(What the task requires) Within the listing below, locate all lines containing the word "SQUARE". Copy each one.

(Dataset records)
====
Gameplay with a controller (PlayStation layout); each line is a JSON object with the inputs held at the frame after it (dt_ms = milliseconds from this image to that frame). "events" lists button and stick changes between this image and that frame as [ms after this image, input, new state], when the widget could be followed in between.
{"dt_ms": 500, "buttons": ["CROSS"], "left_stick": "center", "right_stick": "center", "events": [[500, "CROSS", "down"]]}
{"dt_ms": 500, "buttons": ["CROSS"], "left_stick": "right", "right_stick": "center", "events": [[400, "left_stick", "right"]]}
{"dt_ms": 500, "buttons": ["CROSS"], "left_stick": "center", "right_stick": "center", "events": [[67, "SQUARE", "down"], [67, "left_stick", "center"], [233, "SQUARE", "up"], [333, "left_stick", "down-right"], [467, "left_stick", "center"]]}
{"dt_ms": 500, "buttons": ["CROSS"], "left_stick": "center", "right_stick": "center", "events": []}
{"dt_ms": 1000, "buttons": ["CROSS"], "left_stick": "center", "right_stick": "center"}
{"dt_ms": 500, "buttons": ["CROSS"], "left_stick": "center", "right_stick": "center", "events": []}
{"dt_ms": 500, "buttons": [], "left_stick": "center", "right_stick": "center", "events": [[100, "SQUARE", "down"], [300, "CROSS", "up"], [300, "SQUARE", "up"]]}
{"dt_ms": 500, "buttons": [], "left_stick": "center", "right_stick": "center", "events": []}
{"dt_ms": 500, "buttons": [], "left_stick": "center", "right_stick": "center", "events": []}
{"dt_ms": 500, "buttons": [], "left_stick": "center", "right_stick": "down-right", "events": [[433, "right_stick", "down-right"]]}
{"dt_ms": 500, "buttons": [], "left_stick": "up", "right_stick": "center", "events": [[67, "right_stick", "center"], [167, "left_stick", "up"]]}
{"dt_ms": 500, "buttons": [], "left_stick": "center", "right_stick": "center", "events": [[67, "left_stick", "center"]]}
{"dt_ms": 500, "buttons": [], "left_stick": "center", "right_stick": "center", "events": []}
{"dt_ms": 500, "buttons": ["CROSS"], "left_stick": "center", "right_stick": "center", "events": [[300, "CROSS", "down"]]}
====
(Finished exercise)
{"dt_ms": 500, "buttons": ["CROSS"], "left_stick": "center", "right_stick": "center", "events": [[67, "SQUARE", "down"], [67, "left_stick", "center"], [233, "SQUARE", "up"], [333, "left_stick", "down-right"], [467, "left_stick", "center"]]}
{"dt_ms": 500, "buttons": [], "left_stick": "center", "right_stick": "center", "events": [[100, "SQUARE", "down"], [300, "CROSS", "up"], [300, "SQUARE", "up"]]}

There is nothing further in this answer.